モデルは追跡中の実行の内部でログに記録されます。 つまり、モデルは Azure Databricks と Azure Machine Learning の両方 (既定)、または Azure Machine Learning のみ (追跡 URI が指すように構成した場合) で使用できます。
重要
パラメーター registered_model_name
は指定されていません。 このパラメーターとレジストリの詳細については、MLflow を使用してレジストリにモデルを登録する方法に関する記事を参照してください。
MLflow を使用してレジストリにモデルを登録する
追跡とは反対に、モデル レジストリは Azure Databricks と Azure Machine Learning で同時に動作することはできません。 どちらかを使用する必要があります。 既定では、モデル レジストリは Azure Databricks ワークスペースを使用します。 Azure Machine Learning ワークスペース内でのみ追跡するように MLflow 追跡を設定することを選択した場合、モデル レジストリは Azure Machine Learning ワークスペースです。
既定の構成を使用する場合、次のコードにより、Azure Databricks と Azure Machine Learning の両方の対応する実行内でモデルがログされますが、登録されるのは Azure Databricks のみです。
mlflow.spark.log_model(model, artifact_path = "model",
registered_model_name = 'model_name')
- 名前付きの登録済みのモデルが存在しない場合、メソッドにより新しいモデルが登録され、Version 1 が作成され、
ModelVersion
MLflow オブジェクトが返されます。 - 名前付きの登録済みモデルが既にある場合は、メソッドにより新しいモデル バージョンが作成され、バージョン オブジェクトが返されます。
MLflow で Azure Machine Learning レジストリを使用する
Azure Databricks ではなく Azure Machine Learning モデル レジストリを使用する場合は、お使いの Azure Machine Learning ワークスペースでのみ追跡するように MLflow 追跡を設定することをお勧めします。 このアプローチにより、モデルが登録される場所のあいまいさがなくなり、構成は簡略化されます。
デュアルトラッキング機能を使い続けたまま、Azure Machine Learning にモデルを登録する場合は、MLflow モデル レジストリ URI を構成することで、モデル登録に Azure Machine Learning を使うよう MLflow に指示することができます。 この URI は、URI を追跡する MLflow と同じ形式と値を持ちます。
mlflow.set_registry_uri(azureml_mlflow_uri)
Note
azureml_mlflow_uri
の値は、お使いの Azure Machine Learning ワークスペースでのみ追跡するように MLflow 追跡を設定する方法の記事で説明されているのと同じ方法で取得されました。
このシナリオの完全な例については、Azure Databricks でのモデルのトレーニングと Azure Machine Learning へのデプロイに関する記事を参照してください。
Azure Machine Learning に登録されたモデルをデプロイして使用する
MLflow を使って Azure Machine Learning サービスに登録したモデルは、次のように使用できます。
- Azure Machine Learning エンドポイント (リアルタイムとバッチ)。 このデプロイにより、Azure Container Instances、Azure Kubernetes、またはマネージド推論エンドポイントでのリアルタイム推論とバッチ推論の両方に Azure Machine Learning デプロイ機能を使用できるようになります。
- MLFlow モデル オブジェクトまたは Pandas ユーザー定義関数 (UDF)。
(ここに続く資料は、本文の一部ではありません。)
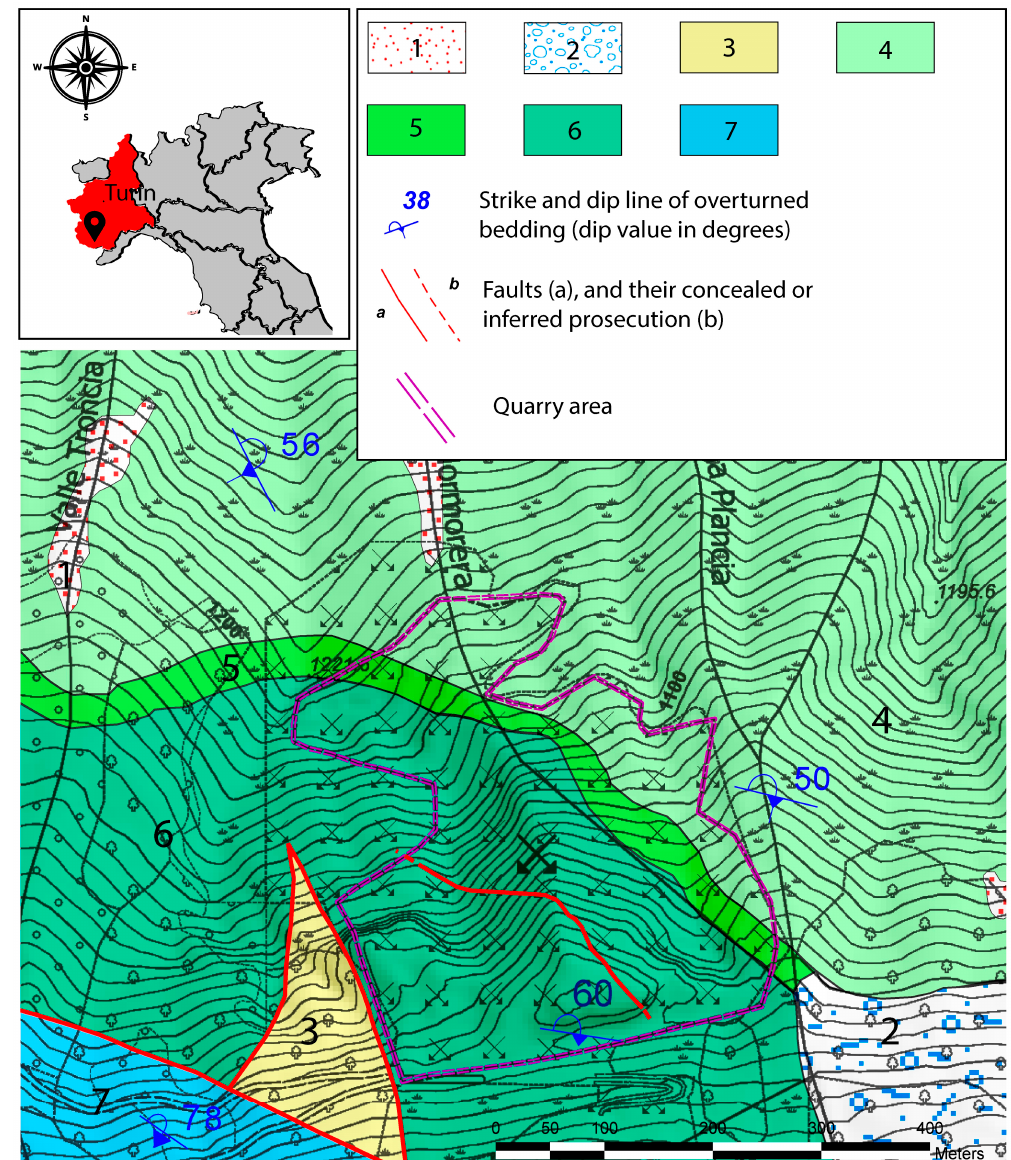
Figure 2. Location and geological map of the test site. Legend: 1—Slope and talus debris. 2—Undifferentiated glacial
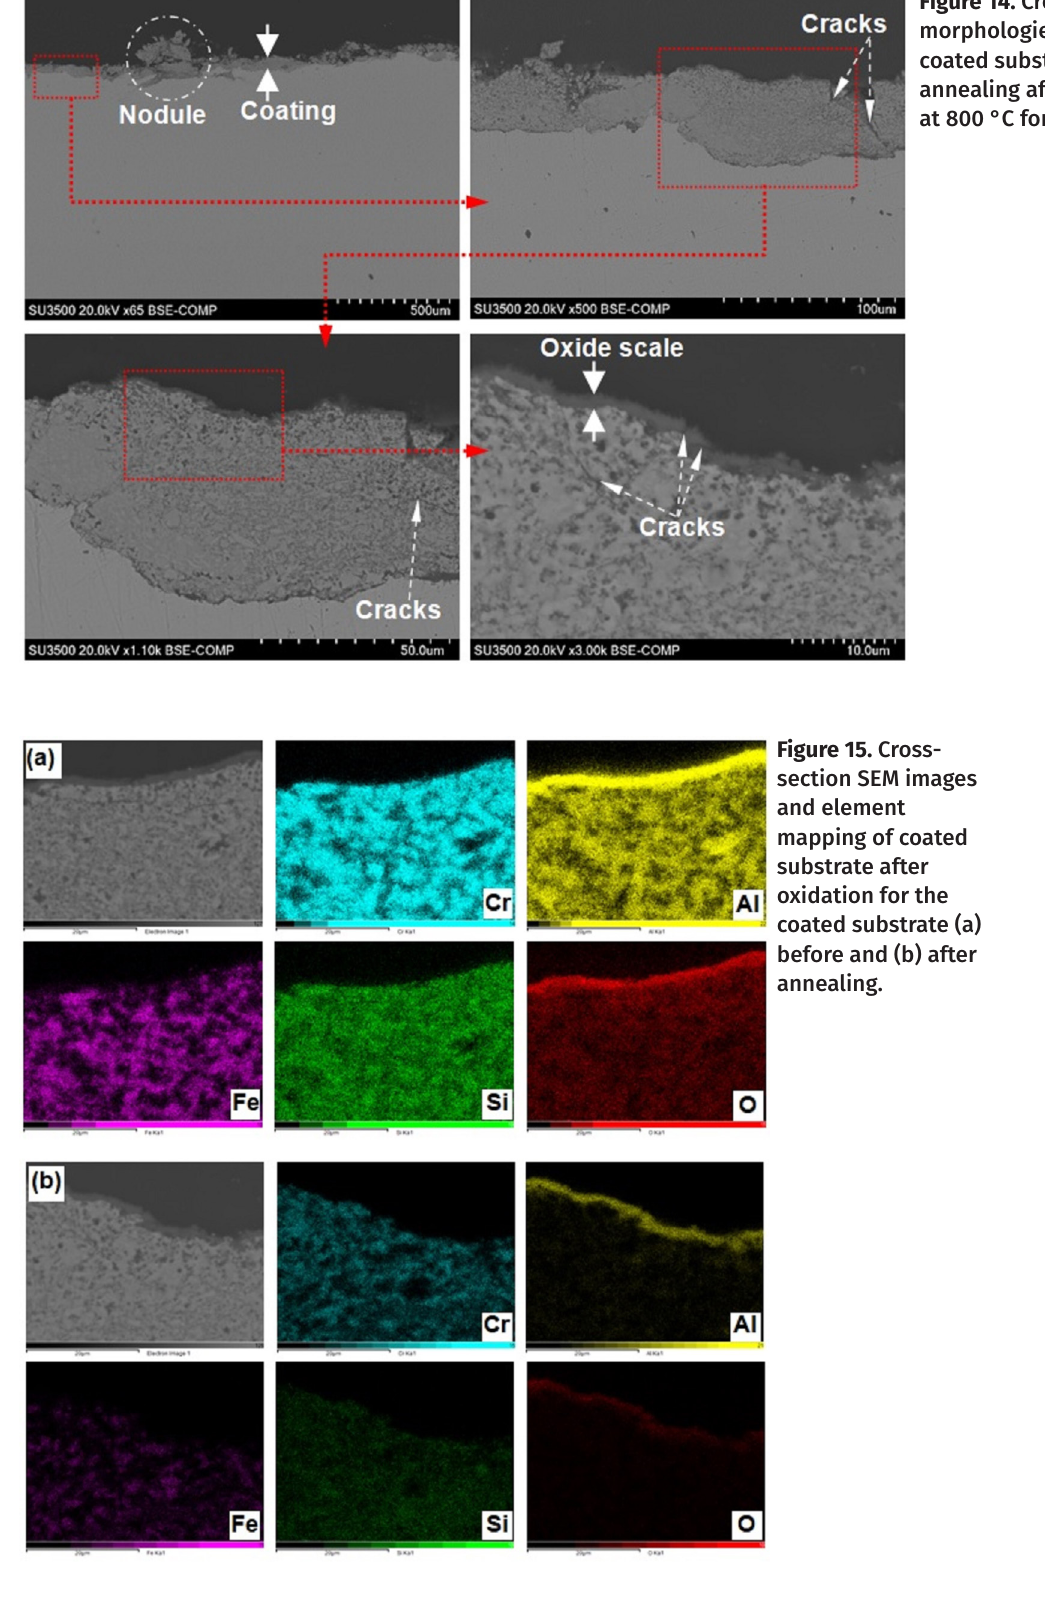
Figure 14. Cross-section morphologies of the coated substrate with annealing after oxidation at 800 °C for 8 cycles.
Azure Databricks ノートブックでのストリーミングまたはバッチ パイプラインで使用できます。
Azure Machine Learning エンドポイントにモデルをデプロイする
azureml-mlflow
プラグインを使用して、Azure Machine Learning ワークスペースにモデルをデプロイできます。 モデルをさまざまなターゲットにデプロイする方法の詳細については、MLflow モデルをデプロイする方法に関する記事を参照してください。
重要
モデルをデプロイするには、Azure Machine Learning のレジストリに登録する必要があります。 Azure Databricks 内の MLflow インスタンスにモデルが登録されている場合は、Azure Machine Learning に再度登録します。 詳細については、Azure Databricks でのモデルのトレーニングと Azure Machine Learning へのデプロイに関する記事を参照してください
UDF を使用したバッチ スコアリングのためにモデルを Azure Databricks にデプロイする
バッチ スコアリング用に Azure Databricks クラスターを選択できます。 Mlflow を使用することにより、接続先のレジストリにあるすべてのモデルを解決できます。 通常は、次のいずれかの方法を使用します。
MLLib
などの Spark ライブラリを使用してモデルがトレーニングおよび構築された場合は、mlflow.pyfunc.spark_udf
を使用してモデルを読み込み、それを Spark Pandas UDF として使用して新しいデータをスコア付けします。- モデルが Spark ライブラリを使用してトレーニングまたは構築されなかった場合は、
mlflow.pyfunc.load_model
またはmlflow.<flavor>.load_model
のどちらかを使用してクラスター ドライバーでモデルを読み込みます。 クラスター内で実行する並列化や作業の配分を調整する必要があります。 モデルの実行に必要なライブラリは MLflow によってインストールされません。 これらのライブラリは、実行する前に、クラスター内にインストールする必要があります。
次の例は、uci-heart-classifier
という名前のレジストリからモデルを読み込み、それを Spark Pandas UDF として使用して新しいデータをスコア付けする方法を示しています。
from pyspark.sql.types import ArrayType, FloatType
model_name = "uci-heart-classifier"
model_uri = "models:/"+model_name+"/latest"
#Create a Spark UDF for the MLFlow model
pyfunc_udf = mlflow.pyfunc.spark_udf(spark, model_uri)
レジストリにあるモデルを参照するその他の方法については、「レジストリからのモデルの読み込み」を参照してください。
モデルが読み込まれたら、このコマンドを使用して新しいデータをスコア付けできます。
#Load Scoring Data into Spark Dataframe
scoreDf = spark.table({table_name}).where({required_conditions})
#Make Prediction
preds = (scoreDf
.withColumn('target_column_name', pyfunc_udf('Input_column1', 'Input_column2', ' Input_column3', …))
)
display(preds)
リソースをクリーンアップする
お使いの Azure Databricks ワークスペースを残したいが、Azure Machine Learning ワークスペースが不要になった場合は、Azure Machine Learning ワークスペースを削除できます。 この操作により、お使いの Azure Databricks ワークスペースと Azure Machine Learning ワークスペースのリンクが解除されます。
ログされたメトリックと成果物をワークスペースで使用する予定がない場合は、ストレージ アカウントとワークスペースを含むリソース グループを削除します。
- Azure portal で [リソース グループ] を検索します。 [サービス] で [リソース グループ] を選択します。
- [リソース グループ] 一覧で、作成したリソース グループを見つけて選択し、開きます。
- [概要] ページで、[リソース グループの削除] を選択します。
- 削除を確認するには、リソース グループの名前を入力します。